ABOUT THIS EXERCISE: Wherever the line that contains "exposure_s: 1/60" falls, repeat it and the lines after it exactly until the records end, without any pictures.

Items from a data source:

§ §

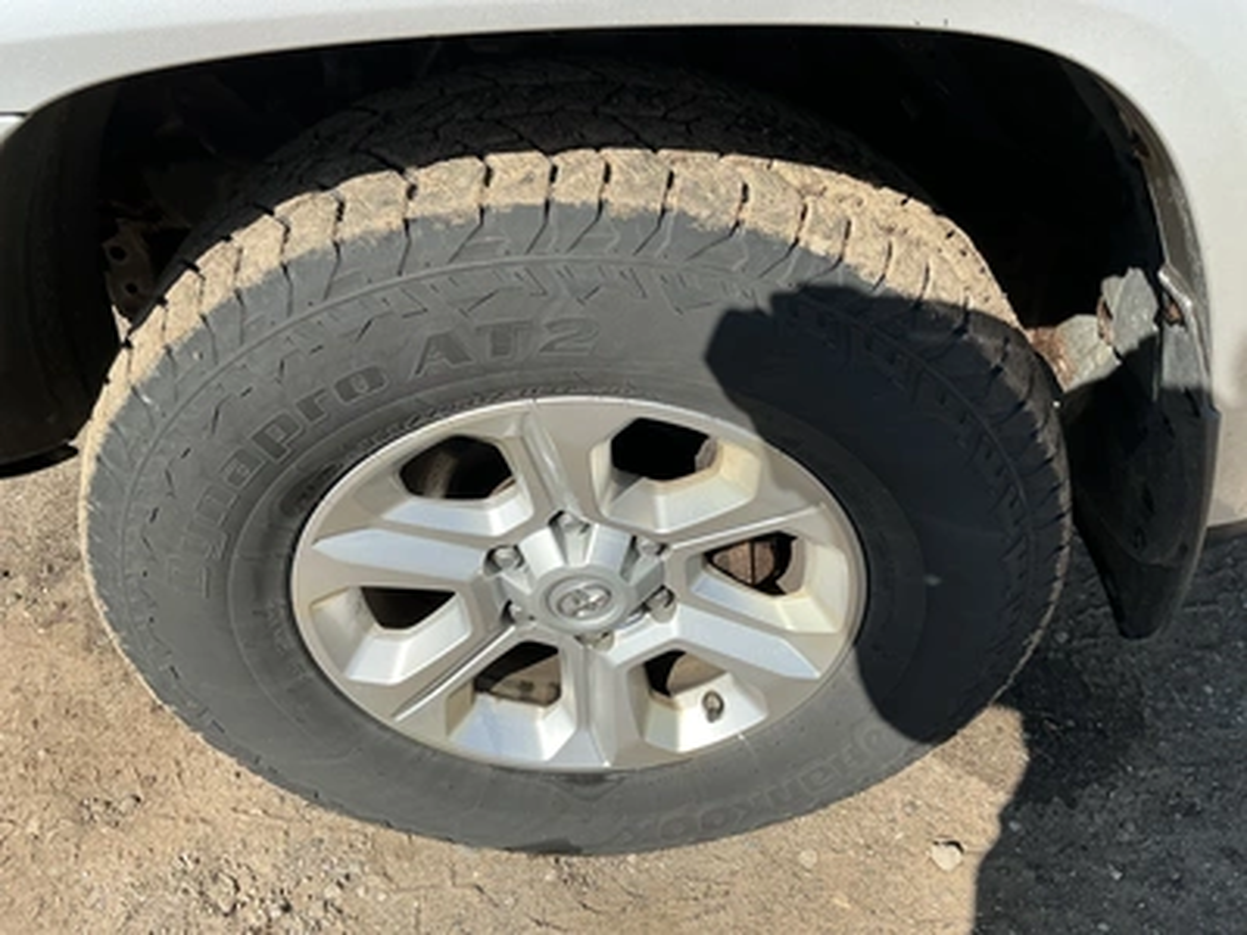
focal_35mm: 28
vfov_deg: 49.7
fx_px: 1009
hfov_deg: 63.4
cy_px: 468
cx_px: 624
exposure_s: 1/1055
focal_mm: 3
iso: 25
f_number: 1.8
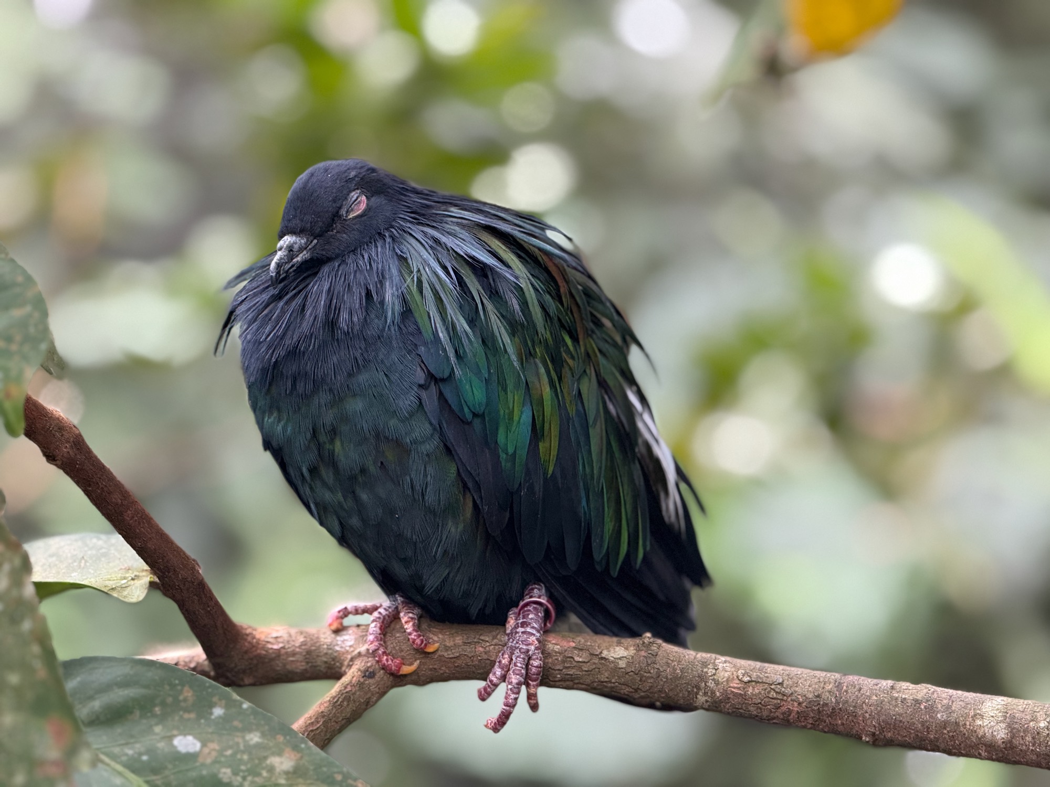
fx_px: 3640
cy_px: 394
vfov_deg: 12.3
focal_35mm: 120
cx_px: 525
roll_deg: +3.2
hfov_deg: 16.4
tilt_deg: +4.1
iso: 250
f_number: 2.8
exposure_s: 1/60
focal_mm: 15.66
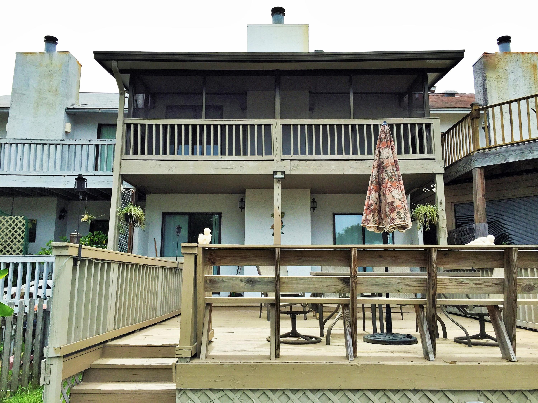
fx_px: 451
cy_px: 202
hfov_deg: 61.7
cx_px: 269
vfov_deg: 48.2
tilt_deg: +9.8
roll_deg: -1.1
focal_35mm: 29
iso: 32
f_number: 2.2
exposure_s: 1/1412
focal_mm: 4.15
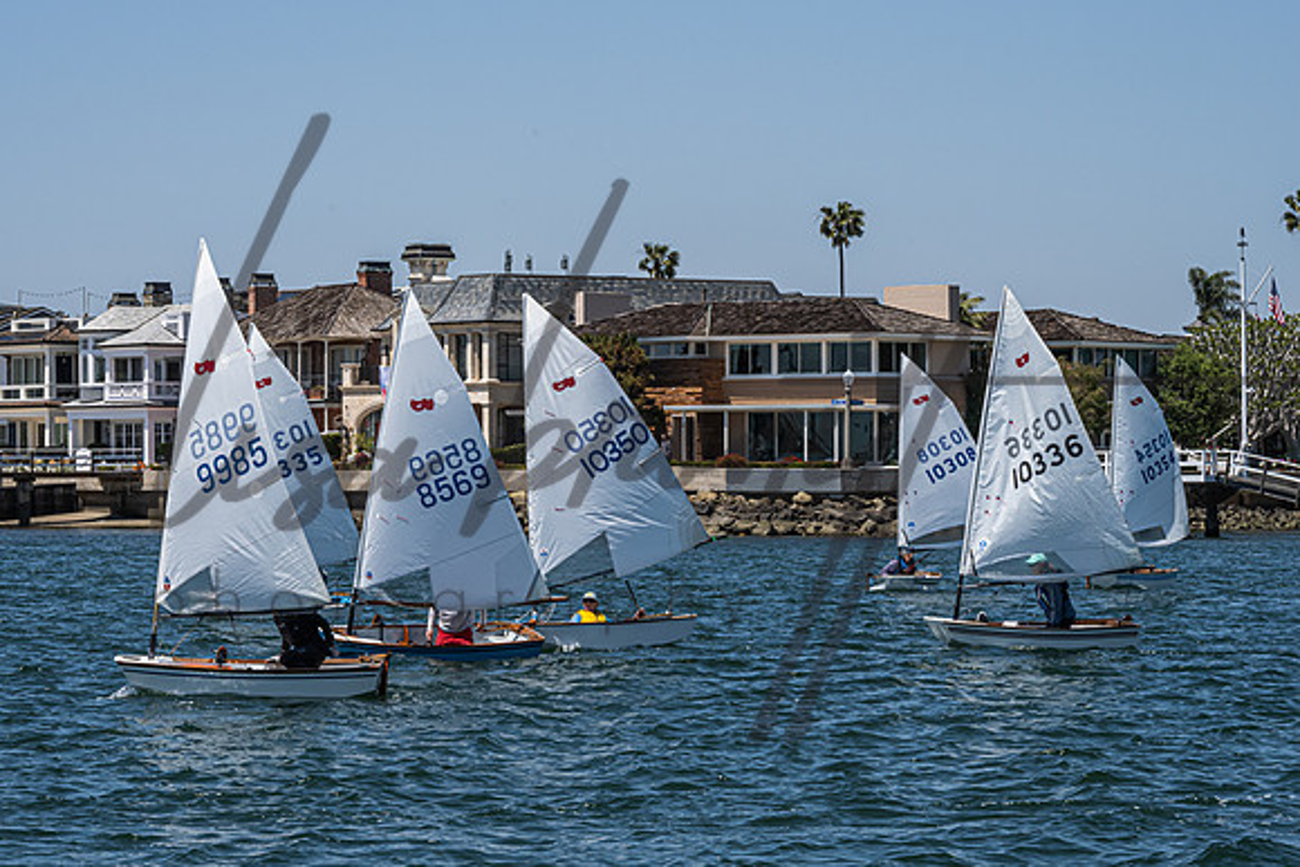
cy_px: 404
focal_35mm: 126
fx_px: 4535
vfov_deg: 10.9
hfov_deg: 16.3
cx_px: 573
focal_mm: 94
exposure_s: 1/320
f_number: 18
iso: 250
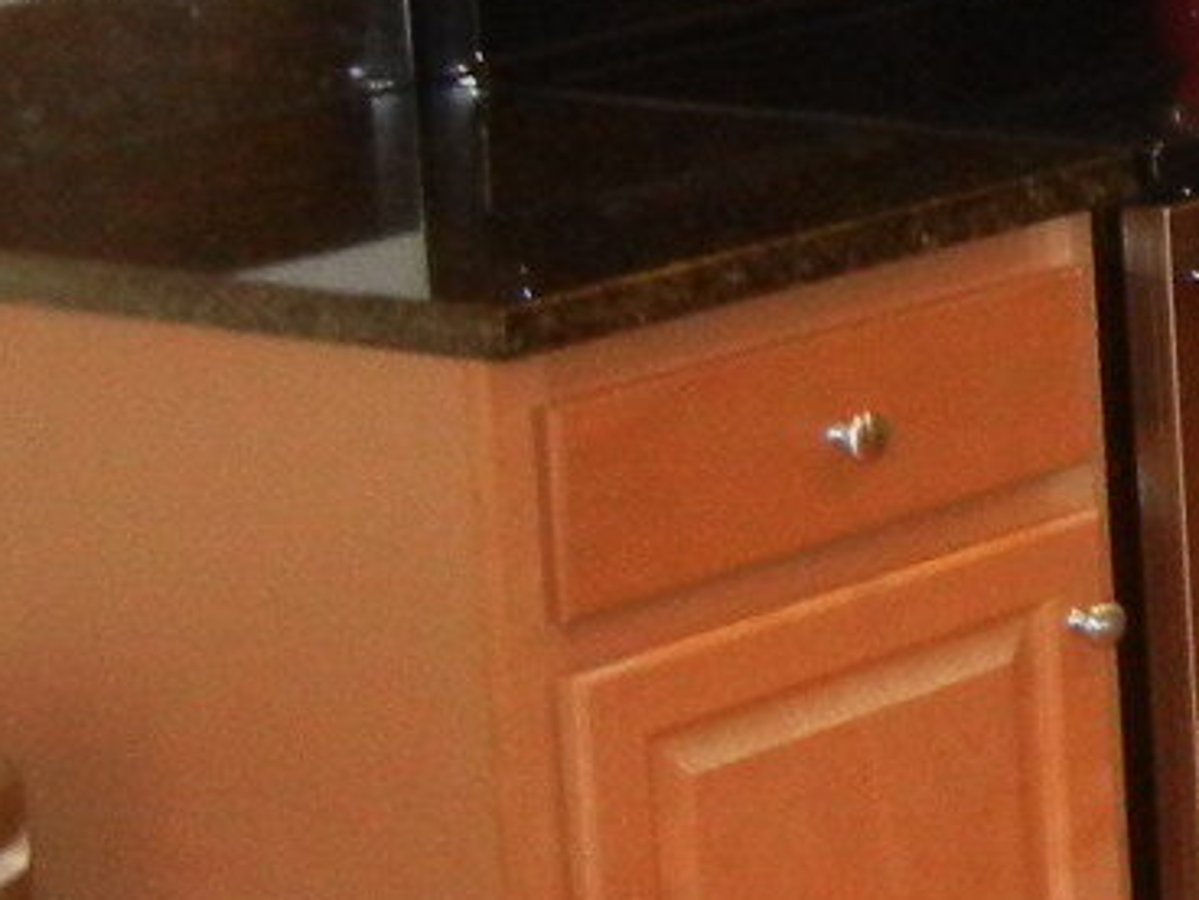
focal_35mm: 167
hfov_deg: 9.8
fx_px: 5784
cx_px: 3229
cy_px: -179
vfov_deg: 8.8
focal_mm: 5.4
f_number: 3.5
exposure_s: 1/30
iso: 416
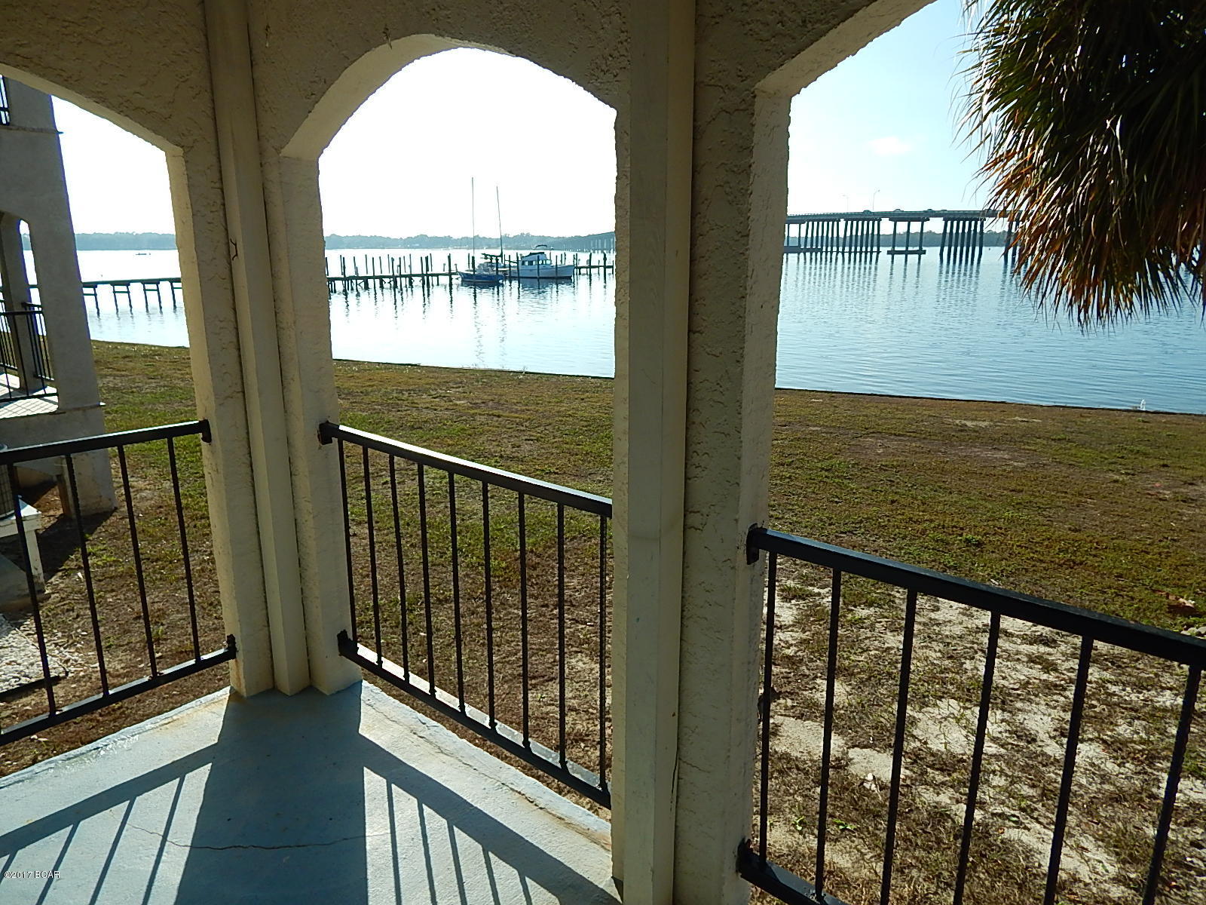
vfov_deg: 61.1
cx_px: 603
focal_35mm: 22
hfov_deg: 76.4
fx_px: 766
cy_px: 452
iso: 125
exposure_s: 1/640
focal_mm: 4
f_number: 6
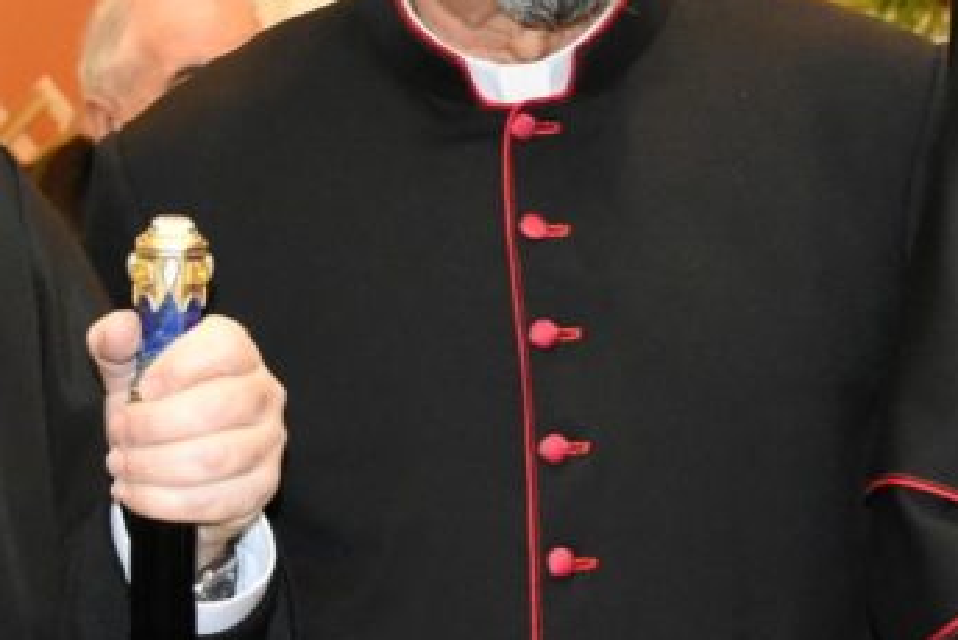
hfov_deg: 17.6
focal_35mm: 116
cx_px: 576
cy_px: 39
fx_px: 3089
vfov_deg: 11.7
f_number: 4
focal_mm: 26
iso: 5000
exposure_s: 1/160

§ §

ANSWER TO THE EXERCISE:
exposure_s: 1/60
focal_mm: 15.66
fx_px: 451
cy_px: 202
hfov_deg: 61.7
cx_px: 269
vfov_deg: 48.2
tilt_deg: +9.8
roll_deg: -1.1
focal_35mm: 29
iso: 32
f_number: 2.2
exposure_s: 1/1412
focal_mm: 4.15
cy_px: 404
focal_35mm: 126
fx_px: 4535
vfov_deg: 10.9
hfov_deg: 16.3
cx_px: 573
focal_mm: 94
exposure_s: 1/320
f_number: 18
iso: 250
focal_35mm: 167
hfov_deg: 9.8
fx_px: 5784
cx_px: 3229
cy_px: -179
vfov_deg: 8.8
focal_mm: 5.4
f_number: 3.5
exposure_s: 1/30
iso: 416
vfov_deg: 61.1
cx_px: 603
focal_35mm: 22
hfov_deg: 76.4
fx_px: 766
cy_px: 452
iso: 125
exposure_s: 1/640
focal_mm: 4
f_number: 6
hfov_deg: 17.6
focal_35mm: 116
cx_px: 576
cy_px: 39
fx_px: 3089
vfov_deg: 11.7
f_number: 4
focal_mm: 26
iso: 5000
exposure_s: 1/160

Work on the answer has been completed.